General Rules
Invest 15-20% of pre-tax income each year towards retirement
e.g. $70,000 salary. $10,500 - $14,000 should be put into retirement, not including employer 401k contribution. Say employer matches 100% up to 4% in 401k. No HDHP so no HSA
$2800 of your money into 401k to get $2800 from employer $6500 in Roth IRA $1200 into 401k Total: $10,500
- Put money in tax advantaged accounts first (401k, Roth IRA, HSA)
Step 1 - Emergency fund
- Where: Savings account
- How much: 3-6 months of emergency expenses
- Why:
- Loss of job
- Car repairs
- Home expenses
- Notes:
- This is not a nest egg, not a place to save money for a vacation, and not for college tuition
Step 2 - Match employer contribution to a sponsored retirement account
- Where: Fidelity, Vanguard, Guideline, any investment platform your company uses
- How much: Up to whatever it takes to get the max employer contribution
- Why:
- This is CRAZY! It's a 100% return on your savings (free money!) which is not possible any other way in life.
- The idea is that you're investing money pre-tax, and when you take the money out in the future to use for retirement, you'll be in a lower tax bracket since you won't be working.
- Examples:
- Employer sponsors a 401k plan and offers 100% match on 4%
- If you make $70,000, and you contribute $2800, employer will match $2800
Step 3 - Pay off high interest debt
- Where: Credit card debt, student loans
- How much: Anything remaining after matching employer contribution
Step 4 - Max out Roth IRA
- Where: Fidelity, Vanguard, Guideline, any investment platform
- How much: How much: 7000/year
- Why:
- Contributions are after tax
- Growth is tax free
- Never have to pay taxes on it, meaning when you take money out in for retirement, it's all yours.
- Notes:
- There are income barriers
Step 5 - HSA
- Where: Need a High Deductible Healthcare Plan, provided by your employer
- How much: Often, your employer will match or contribute. E.g. They'll contribute $1000/year as long as you contribute something. It's free money!Unlike an employer funded retirement plan, the amount your employer contributes is subtracted from the total you can contribute.Do you think you'll have lots of medical expenses?
- Why:
- Contributions are tax deductible
- Money grows tax deferred, meaning that as long as you use it for health purchases, you don't pay taxes on growth. Think of it like Roth IRA but the money can be used at any time on health care purchases.

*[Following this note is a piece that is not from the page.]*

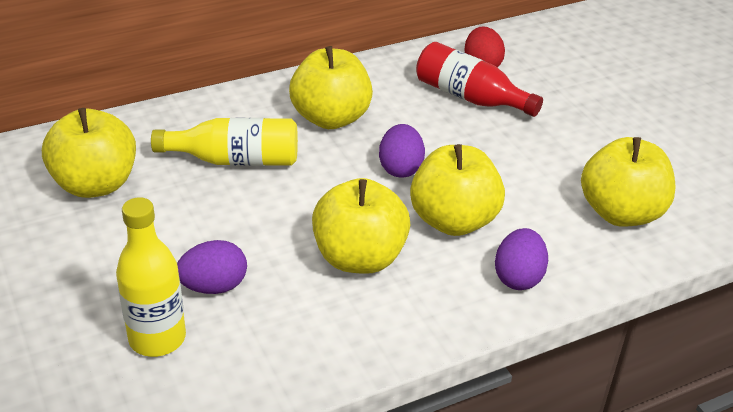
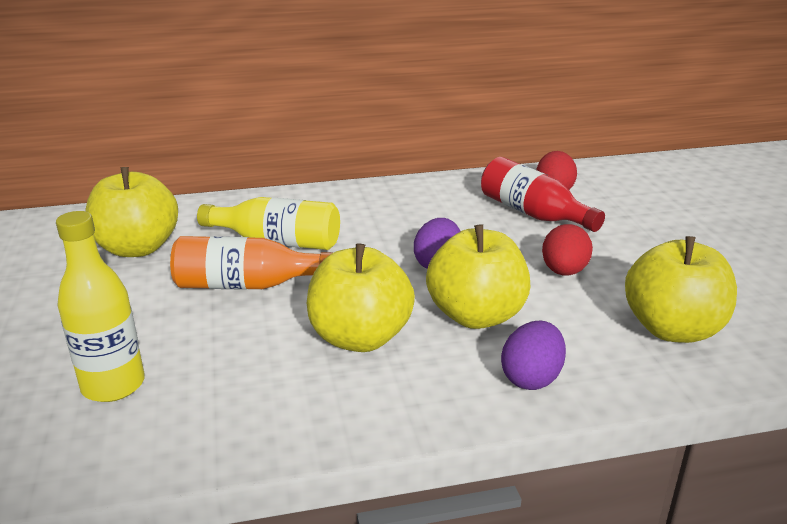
camera: 15 degrees right, 10 degrees down
purple egg [177,240,247,294] -> none
yellow apple [289,46,373,129] -> none
none -> orange bottle [170,236,333,290]
none -> red egg [542,224,593,276]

- Get free money from your employer!
- Sticks with you through life
- Notes:
- Can only be used on health purchases
- Kind of like retirement plans, you can invest these index funds, which will grow over time as they sit there!
Step 6 - Max out employer sponsored retirement account
- Where: Fidelity, Vanguard, Guideline, any investment platform
- How much: For example, up to 23000/year for a 401k. Check your employer's specific investment account.
- Why:
- All of the benefits of an employer sponsored retirement account
Step 7 - Taxable accounts
- Where: Fidelity, Vanguard, Guideline, any investment platform
- How much: Whatever is left over that you want to invest to get to the 15-20% rule.
- Why:
- Have your money grow over time
- Notes:
- These are index funds that follow a general upward trajectory. Thinking compounding interest principles.
- Do not to individual stocks
Step 8 - Low interest debt
- Where: Car loans, etc
- How much: Anything after the 15-20% rule
Step 9 - Home mortgage
- Where: Mortgage lender
- How much: Whatever extra
- Why:
- It's last because generally, the long term growth from taxable accounts is greater than the benefit you'd get from paying off the loan now. You'd make more money in the long run through capital gains (What are capital gains? A fancy word for profit from investing. Buy a stock at $100, sell at $110, capital gain is $10.)